Istomin’s first meeting with Nixon was quite disconcerting. It took place in 1958 at the Casals Festival in Puerto Rico. Since 1952, Nixon had been Eisenhower’s vice-president. He landed with his official plane at San Juan Airport, after a very agitated tour in South America, where he had had to face violent student demonstrations in Lima and especially in Carácas. Istomin went together with Henry Raymont, the distinguished journalist, to greet him. He was stunned to find out that Nixon was not interested in hearing either Casals or any other great musician of the festival, but that he had only come to hear his friend Chu-Chu, the distinguished Puerto Rican pianist Jesús MarÍa Sanromá, who was also taking part in the festival.
In 1960, Istomin had passionately supported Kennedy against Nixon, even in the post-concert receptions, and this brought him reproaches from his management and resulted in him never being re-invited to some Republican strongholds. After a long time in the political wilderness, Nixon was nominated as the Republican candidate for the Presidential election of 1968. At that time, Istomin was still more involved in supporting the Democrat candidate, Hubert Humphrey, to whom he was quite close, both as a man and as a politician. Under difficult circumstances, he assumed leadership of the Arts and Letters Committee for Humphrey.
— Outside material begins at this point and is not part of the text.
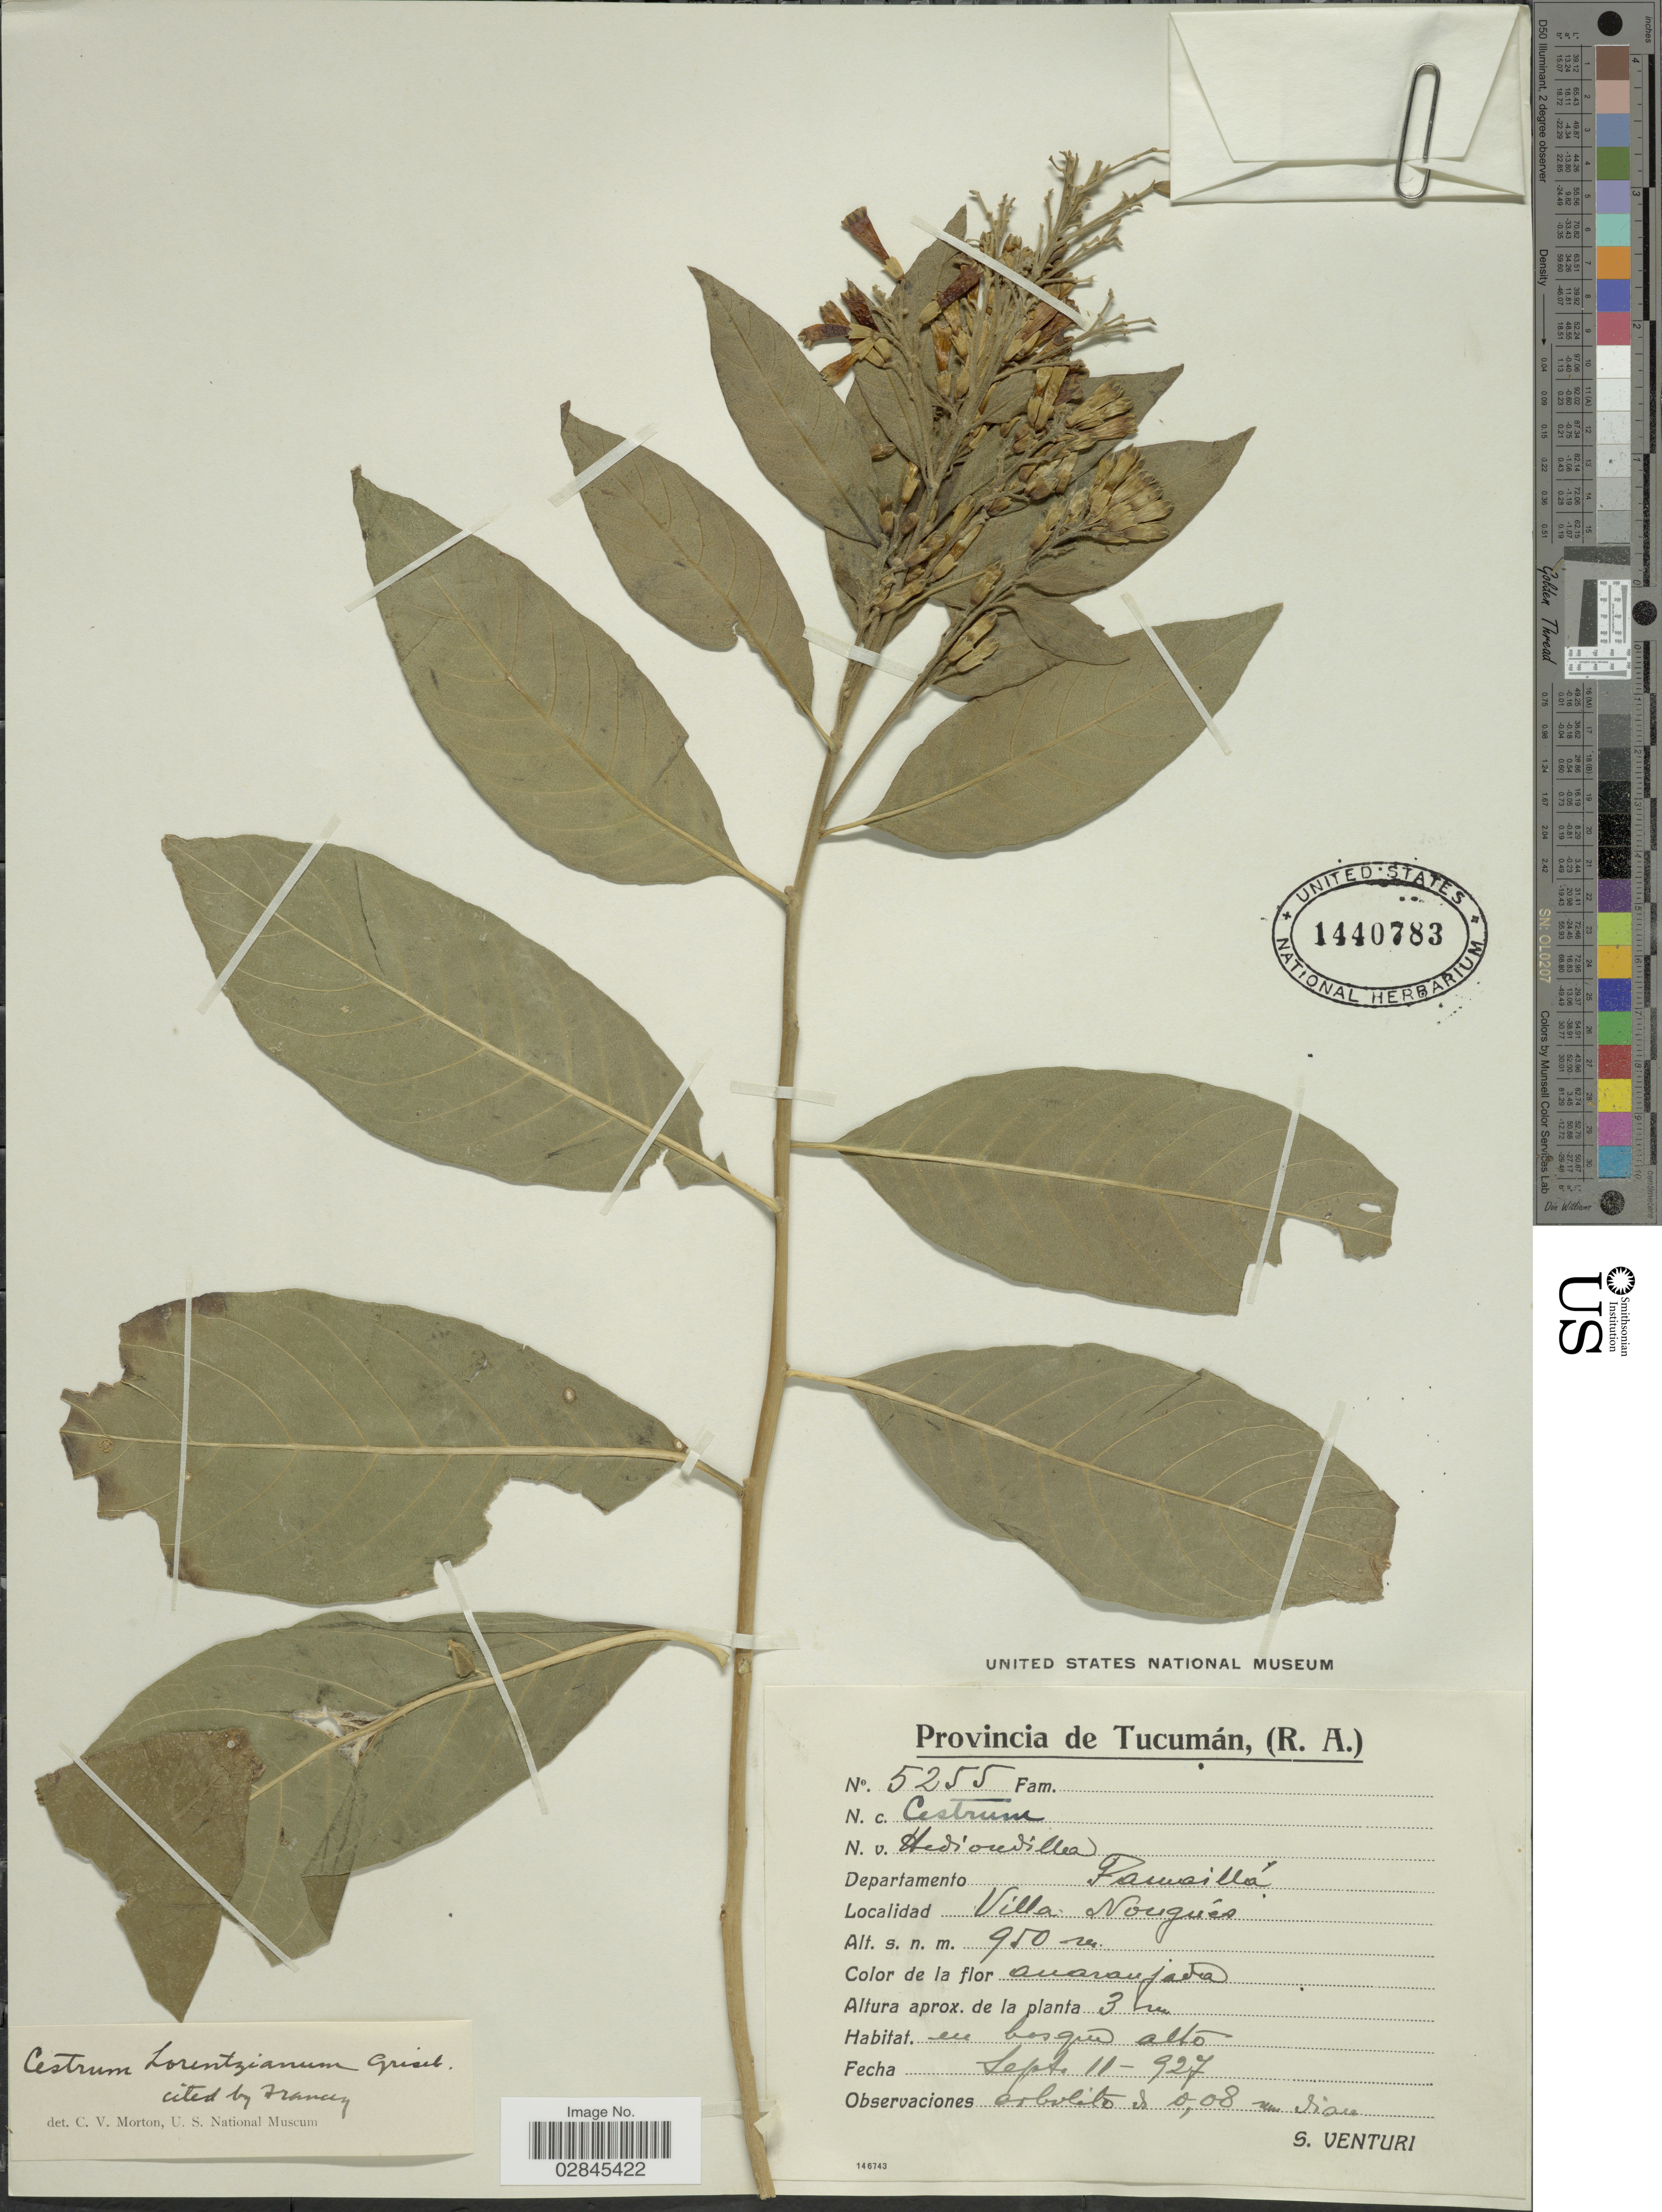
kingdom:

The war in Vietnam was front and center of the debates. Peace negotiations had begun in Paris in May 1968 and turned out to be positive in late October. Johnson had decided to stop bombing and the North Vietnamese had agreed that a South Vietnamese delegation take part in the discussions. The success of the negotiations would have certainly meant a victory for Humphrey and the Democratic camp in the impending elections, but Nixon, probably assisted by Henry Kissinger, sabotaged the process by persuading the South Vietnamese president, General Nguyễn Văn Thiệu, not to appear. Nixon had convinced Thiệu that a Republican America would be much more favorable to him than a Democratic one. It was treason of the highest interests of his country, confirmed by the phone tapping of his discussions with his closest advisors. This allowed Nixon to be elected very narrowly. With Nixon and Kissinger in power, the war continued for five years, and for two more years with only the Vietnamese. This additional time was accountable for several hundreds of thousands of deaths.
In 1972, when Nixon ran again for the Presidential election with a new secret plan to make peace in Vietnam, It was clear in Istomin’s mind that Nixon was absolutely not to be trusted. For the first and only time in his life, he did not exercise his right to vote, as he thought that George McGovern, the candidate the Democratic Party had preferred to Humphrey, was demagogic and unreliable.